Throughout the gripping drama, Freeland orchestrates several intriguing juxtapositions of action and dialogue, beginning with the antics of a street clown, Launcelot (Steven Brown), whose hand-puppet routines take on new meaning when performed against the backdrop of a concentration-camp setting. Similarly, as Bassanio explains his dicey financial predicament to Portia, Miller extends one arm in the direction of the prisoners' alcove and the other toward the seated Nazis (including Antonio), saying he has "engag'd my friend to his mere enemy/To feed my means." It's a marvelously staged episode that, much like Shylock's discovery that his "own flesh and blood" has forsaken him, beautifully weaves together the production's many fragments--fiction and history, oppression and rebellion, false face and immutable reality--into a whole that's overwhelmingly greater than the sum of its parts.
But even though he's mostly faithful to Shakespeare's story, some of Freeland's choices seem ill-advised.

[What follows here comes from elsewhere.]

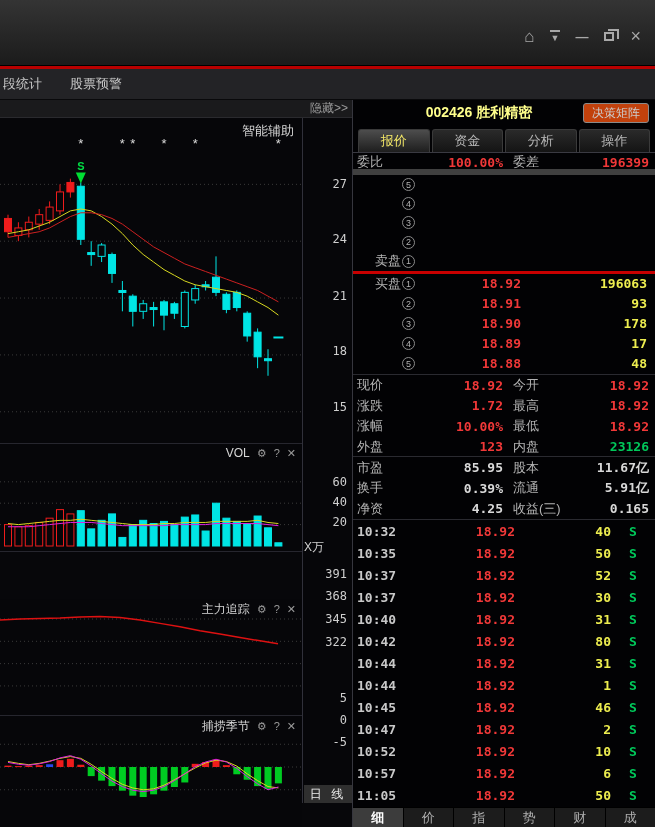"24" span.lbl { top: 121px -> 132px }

His decision to change Jessica and Lorenzo's post-trial "love scene"--which Shakespeare used to give the play a happy ending--into the pre-trial assault may not have been necessary, considering his already radical reinterpretation of the play. In fact, the scene, left at the end as originally written, might serve as a postscript to Shylock's extreme punishment, adding another layer of commentary when Jessica falls in love with the same Nazi who helped brutalize her father. And, given that the show is apparently being performed for a German audience, it seems incongruous--and makes it hard to understand the dialogue--when the actors maintain foreign accents even though they are, in effect, speaking their own language. Freeland may have been attempting to implicate Americans by making his characters strain to speak our language, but rendering Portia (she of the "quality of mercy is not strained" speech) as an ugly, crass American broadcasts enough of a message about our country's political shortcomings, both past and present.